• Excerpted data
=======

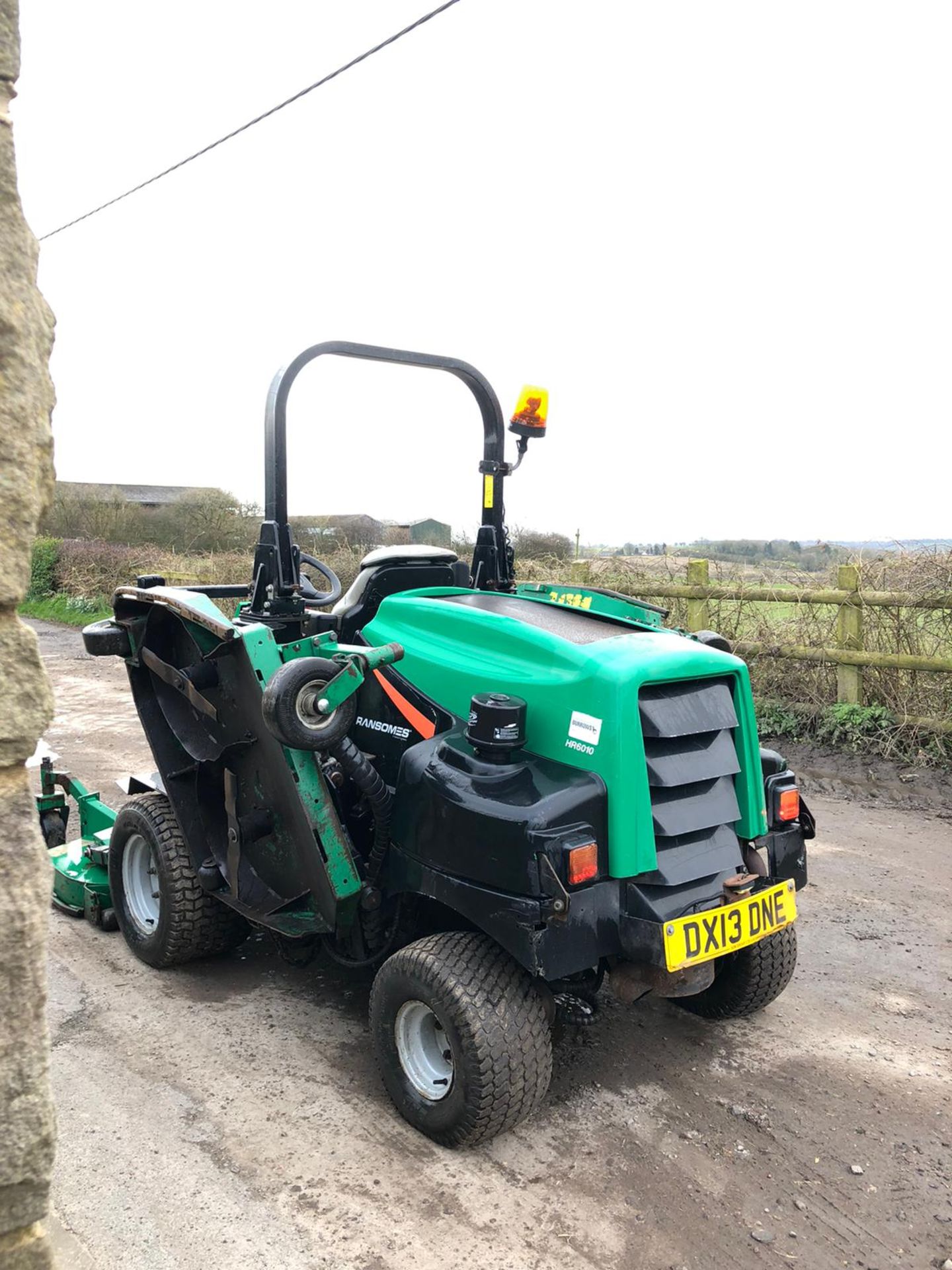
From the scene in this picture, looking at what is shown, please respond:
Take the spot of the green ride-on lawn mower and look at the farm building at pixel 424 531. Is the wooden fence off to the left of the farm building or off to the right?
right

=======

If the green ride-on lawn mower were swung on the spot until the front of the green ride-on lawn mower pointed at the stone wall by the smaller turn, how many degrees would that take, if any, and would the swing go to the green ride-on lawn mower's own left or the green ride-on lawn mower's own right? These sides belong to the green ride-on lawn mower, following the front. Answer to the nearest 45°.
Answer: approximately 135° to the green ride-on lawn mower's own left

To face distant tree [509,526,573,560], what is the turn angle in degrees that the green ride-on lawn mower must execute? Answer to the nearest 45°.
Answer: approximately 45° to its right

=======

• Exercise description
Copy the listing word for word, starting at the line with "To face distant" and continuing through the line with "Answer: approximately 45° to its right", including both of those lines.

• Finished task
To face distant tree [509,526,573,560], what is the turn angle in degrees that the green ride-on lawn mower must execute? Answer to the nearest 45°.
Answer: approximately 45° to its right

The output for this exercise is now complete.